## SECCIÓN DEL DOCUMENTO:
=-=-=

Lo que se quiere hacer ver como un proyecto de igualdad social, termina siendo una demostración del fracaso de nuestra nación, que, desde 1945 a la fecha tiene una economía inestable que no para de caer, con la mayor cantidad de defaults, y con un récord de pobres que vamos superando año tras año.

La diatriba política, el discurso berreta, se queda sin argumentos cuando se contrasta con la simple realidad. Basta con recorrer el conurbano bonaerense, bajar del auto con chofer y caminar las calles de tierra de los barrios carenciados para entender la dura realidad a la cual se condenó a más del cincuenta por ciento de nuestra población para aprehender de primera mano las consecuencias del fracaso de las políticas de Estado.

Los dirigentes, que durante toda la cuarentena siguieron cobrando sus dietas, sin bajar sus ingresos como muestra de solidaridad con el pueblo sufriente que dicen representar, son la cara más “beatona” que nos toca ver. Votan nuevos impuestos, pero sin tocar su propio bolsillo. Perdieron una gran oportunidad, y el respeto de sus dirigidos.

Lo peor de todo este entuerto es que se termina generando una mayor dependencia del Estado en una inmensa porción de nuestra ciudadanía. De allí que los caminos se bifurcan a la hora de gobernar para ganar una elección o gobernar para reparar la nación rota por tantas décadas de desaciertos.

Se termina consolidando como modelo la asistencia pública, los planes, las dádivas estatales, en lugar de generar las condiciones para que esos mismos conciudadanos puedan acceder, no a un plan, sino a un trabajo digno.

Por estas razones, el voto de los más pobres no es un voto libre, sino producto de sus necesidades, a consecuencia de los desatinos de la clase que los ha dirigido por largas décadas. Esto nos termina convirtiendo en un país modelo puerta giratoria, con mucho movimiento, pero sin avance.

=-=-=

## ENTRADAS EXTRAÍDAS:
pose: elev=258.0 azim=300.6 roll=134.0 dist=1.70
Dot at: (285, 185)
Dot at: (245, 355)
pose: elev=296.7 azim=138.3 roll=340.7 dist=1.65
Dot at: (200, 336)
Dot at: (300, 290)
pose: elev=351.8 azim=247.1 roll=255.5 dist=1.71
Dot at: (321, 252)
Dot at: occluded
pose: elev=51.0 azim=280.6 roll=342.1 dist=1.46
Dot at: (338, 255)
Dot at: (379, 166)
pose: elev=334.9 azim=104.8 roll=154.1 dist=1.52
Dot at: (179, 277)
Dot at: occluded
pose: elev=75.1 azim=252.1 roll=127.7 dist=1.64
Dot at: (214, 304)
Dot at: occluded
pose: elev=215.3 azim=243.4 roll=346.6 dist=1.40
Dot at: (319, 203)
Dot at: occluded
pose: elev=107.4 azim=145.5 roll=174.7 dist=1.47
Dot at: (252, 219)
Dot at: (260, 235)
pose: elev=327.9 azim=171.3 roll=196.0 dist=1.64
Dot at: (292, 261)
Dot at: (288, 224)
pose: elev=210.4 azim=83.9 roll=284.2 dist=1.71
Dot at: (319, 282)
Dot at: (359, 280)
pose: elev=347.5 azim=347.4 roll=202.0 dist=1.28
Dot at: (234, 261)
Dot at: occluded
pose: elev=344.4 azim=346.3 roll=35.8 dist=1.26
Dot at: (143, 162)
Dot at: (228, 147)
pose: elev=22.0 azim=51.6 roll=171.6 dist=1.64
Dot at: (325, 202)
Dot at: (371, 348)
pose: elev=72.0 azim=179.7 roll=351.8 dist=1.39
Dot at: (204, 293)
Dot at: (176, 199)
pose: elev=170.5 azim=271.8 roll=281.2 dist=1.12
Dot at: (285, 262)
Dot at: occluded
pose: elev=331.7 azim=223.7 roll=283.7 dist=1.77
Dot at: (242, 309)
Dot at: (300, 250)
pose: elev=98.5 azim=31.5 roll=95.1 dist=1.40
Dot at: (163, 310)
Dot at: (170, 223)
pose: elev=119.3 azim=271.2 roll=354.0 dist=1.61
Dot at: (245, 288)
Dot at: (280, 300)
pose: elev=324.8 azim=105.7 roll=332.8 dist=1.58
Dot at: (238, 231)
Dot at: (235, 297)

=-=-=

## INSTRUCCIONES:
A – Copia de nuevo la sección del documento desde "Se termina consolidando" hasta "pero sin avance.", pero sustituye "trabajo digno" por "empleo estable".
B – Según la sección del documento, ¿desde qué año tiene el país una economía inestable?

## RESPUESTAS POR TAREA:
A –
Se termina consolidando como modelo la asistencia pública, los planes, las dádivas estatales, en lugar de generar las condiciones para que esos mismos conciudadanos puedan acceder, no a un plan, sino a un empleo estable.

Por estas razones, el voto de los más pobres no es un voto libre, sino producto de sus necesidades, a consecuencia de los desatinos de la clase que los ha dirigido por largas décadas. Esto nos termina convirtiendo en un país modelo puerta giratoria, con mucho movimiento, pero sin avance.

B – Desde 1945.